I grandi scrittori italiani nel master dell'Accademia Molly Bloom

GIU 23, 2022 -

Roma, 23 giu. (askanews) – Si può insegnare a scrivere un romanzo? E poi, oggi che la narrazione ha tante forme e strumenti diversi, come si impara a scrivere per il cinema, o per un podcast, una traduzione? L’Accademia Molly Bloom di Roma ha messo insieme i più importanti scrittori italiani, da Alessandro Piperno a Sandro Veronesi, Francesco Piccolo, Emanuele Trevi, Nadia Terranova, Camilla Baresani, Walter Siti, e tanti professionisti dello spettacolo, dei media, delle aziende, per un master biennale in scrittura creativa. Due anni di corso, 1200 ore di lezioni e laboratori, per chi sogna di diventare romanziere, poeta, sceneggiatore, drammaturgo, cantautore, giornalista, esperto di scrittura digitale.

Alessandro Piperno, direttore della sezione di Letteratura del Master, risponde così alla domanda: si può insegnare a scrivere?

“Non si può insegnare a scrivere in senso stretto, lo si può fare in senso più largo, ed è un’operazione piuttosto complessa.
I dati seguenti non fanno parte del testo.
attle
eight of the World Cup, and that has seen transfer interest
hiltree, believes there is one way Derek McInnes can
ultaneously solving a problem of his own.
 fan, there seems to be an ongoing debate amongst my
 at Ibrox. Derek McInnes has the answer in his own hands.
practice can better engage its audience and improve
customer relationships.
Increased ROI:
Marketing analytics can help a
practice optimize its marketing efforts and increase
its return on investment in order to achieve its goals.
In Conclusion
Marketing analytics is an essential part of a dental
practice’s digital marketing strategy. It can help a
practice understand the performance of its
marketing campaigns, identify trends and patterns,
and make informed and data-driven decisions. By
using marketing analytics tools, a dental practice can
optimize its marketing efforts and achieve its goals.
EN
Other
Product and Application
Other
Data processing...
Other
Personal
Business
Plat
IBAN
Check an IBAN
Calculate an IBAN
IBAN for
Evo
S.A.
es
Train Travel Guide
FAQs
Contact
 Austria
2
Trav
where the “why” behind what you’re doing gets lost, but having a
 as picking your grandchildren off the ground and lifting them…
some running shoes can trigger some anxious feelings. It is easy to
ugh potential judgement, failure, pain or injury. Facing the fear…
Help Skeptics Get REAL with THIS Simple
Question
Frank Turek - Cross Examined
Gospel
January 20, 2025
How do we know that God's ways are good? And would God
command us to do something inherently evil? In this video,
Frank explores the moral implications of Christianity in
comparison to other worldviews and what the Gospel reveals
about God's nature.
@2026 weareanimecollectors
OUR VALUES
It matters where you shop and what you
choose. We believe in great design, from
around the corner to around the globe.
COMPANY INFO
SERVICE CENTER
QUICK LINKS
Si può insegnare a tirare fuori una voce. Per tirare fuori una voce il procedimento è piuttosto complesso, perché serve molta abnegazione, significa capire che scrivere significa in qualche modo confrontarsi con la propria inettitudine e la propria mediocrità. Significa soprattutto lavorare tutto il giorno, no tutto il giorno non è necessario, ma lavorare tutti i giorni, imparare ad avere un metodo. E forse se c’è qualcosa, diciamo, in fondo al tuo cuore un esercizio di questo tipo può tirartelo fuori. A quel punto nel momento in cui hai la tua voce puoi andare sulle tue gambe, mettiamola così”.
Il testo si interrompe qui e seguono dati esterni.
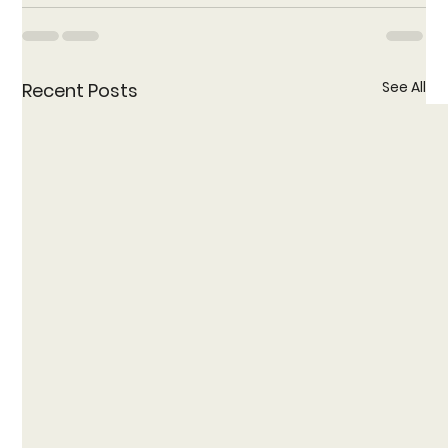
See All
Recent Posts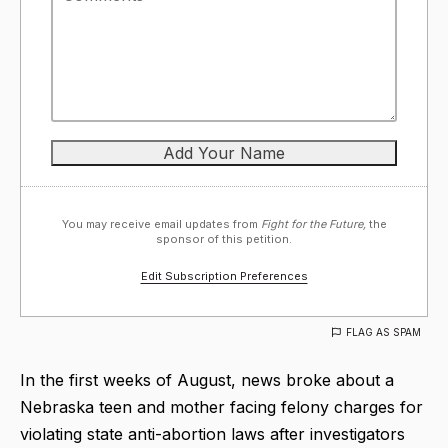
You may receive email updates from
Fight for the Future,
the
sponsor of this petition.
Edit Subscription Preferences
FLAG AS SPAM
In the first weeks of August, news broke about a
Nebraska teen and mother facing felony charges for
violating state anti-abortion laws after investigators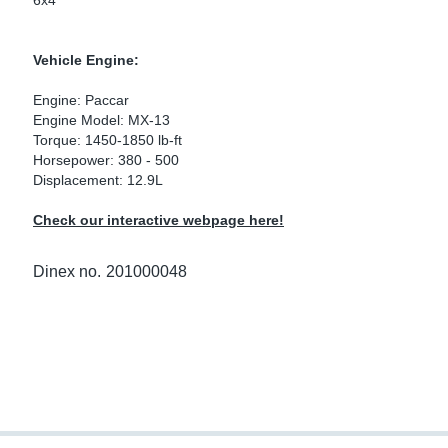
6x4
ke Clamps
ipes
or Scania
Vehicle Engine:
amps
or Volvo
Engine: Paccar
low
r Kits
Engine Model: MX-13
Torque: 1450-1850 lb-ft
Horsepower: 380 - 500
s
lencers
Displacement: 12.9L
Check our interactive webpage here!
ors
s
Dinex no.
201000048
e Sensors
ate Pipes
Sensors
ors EU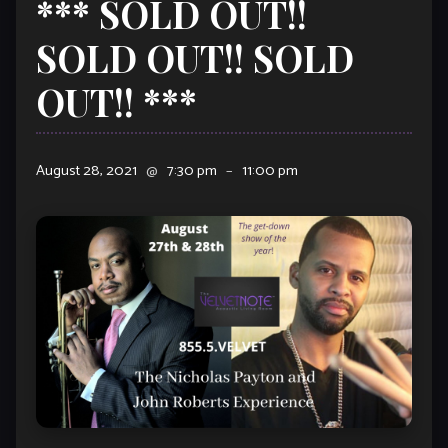
*** SOLD OUT!!
SOLD OUT!! SOLD
OUT!! ***
August 28, 2021
@
7:30 pm
–
11:00 pm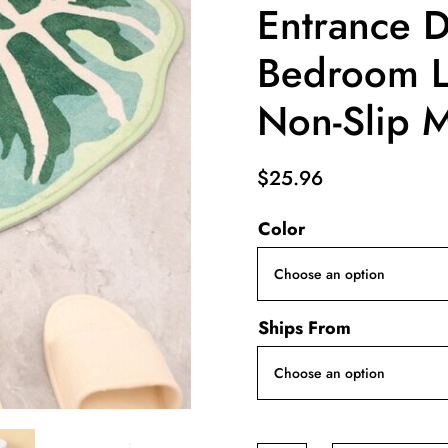
Entrance 
Bedroom L
Non-Slip 
$
25.96
Color
Ships From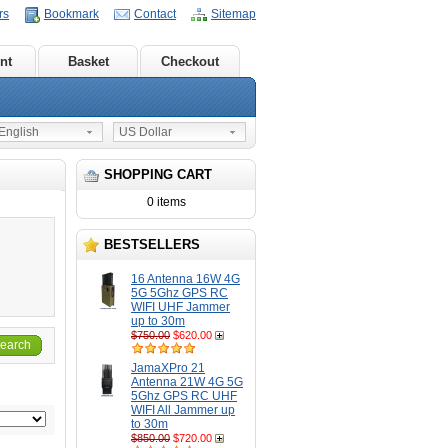
rs
Bookmark
Contact
Sitemap
nt
Basket
Checkout
nglish
US Dollar
SHOPPING CART
0 items
BESTSELLERS
16 Antenna 16W 4G
5G 5Ghz GPS RC
WIFI UHF Jammer
up to 30m
$750.00
$620.00
earch
JamaXPro 21
Antenna 21W 4G 5G
5Ghz GPS RC UHF
WIFI All Jammer up
to 30m
$850.00
$720.00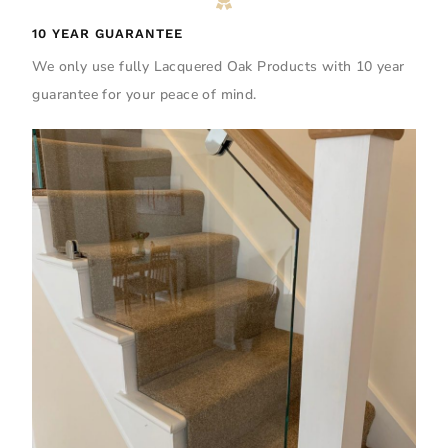
10 YEAR GUARANTEE
We only use fully Lacquered Oak Products with 10 year
guarantee for your peace of mind.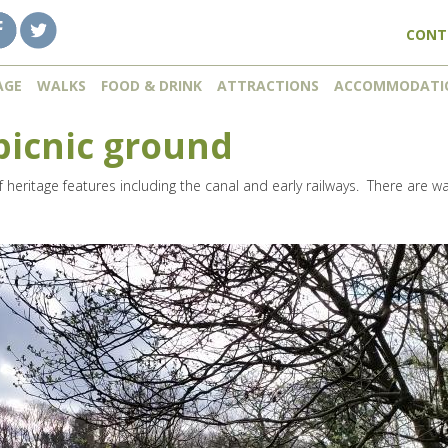
CONT
AGE
WALKS
FOOD & DRINK
ATTRACTIONS
ACCOMMODATI
picnic ground
 of heritage features including the canal and early railways. There are w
Un settore in grande sviluppo è quello della produzione audiovisiva e oggi le piattaforme streaming richiedono per film e serie tv idee nuove e una narrazione diversa. Alice Urciuolo, giovane cosceneggiatrice di “Skam” o “Rocco Schiavone”, nel master di Molly Bloom insegnerà a scrivere per lo spettacolo.
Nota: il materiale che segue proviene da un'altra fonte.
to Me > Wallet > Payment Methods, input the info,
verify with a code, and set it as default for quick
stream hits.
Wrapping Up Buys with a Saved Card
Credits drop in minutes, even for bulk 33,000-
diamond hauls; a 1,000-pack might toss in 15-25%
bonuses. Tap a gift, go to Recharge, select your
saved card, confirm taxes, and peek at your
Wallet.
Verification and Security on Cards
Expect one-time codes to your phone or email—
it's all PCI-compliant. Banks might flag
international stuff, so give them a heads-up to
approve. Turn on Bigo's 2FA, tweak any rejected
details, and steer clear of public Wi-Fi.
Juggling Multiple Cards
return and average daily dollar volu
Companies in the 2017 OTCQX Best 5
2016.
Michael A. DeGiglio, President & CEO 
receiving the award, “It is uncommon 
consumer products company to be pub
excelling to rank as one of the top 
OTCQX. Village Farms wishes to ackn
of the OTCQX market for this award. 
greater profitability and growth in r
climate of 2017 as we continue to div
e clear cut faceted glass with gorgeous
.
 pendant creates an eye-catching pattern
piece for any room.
“Il corso nel primo anno si chiama ‘lo sguardo’, non a caso, perché penso che adesso nel mondo della serialità si è molto alla ricerca di storie nuove ma soprattutto di punti di vista nuovi. Un punto di vista nuovo su una storia magari già vista può dare vita a un mondo narrativo, una storia, un personaggio completamente differenti: è un esercizio di pensiero che si può fare e che dà anche vita a storie più inclusive”.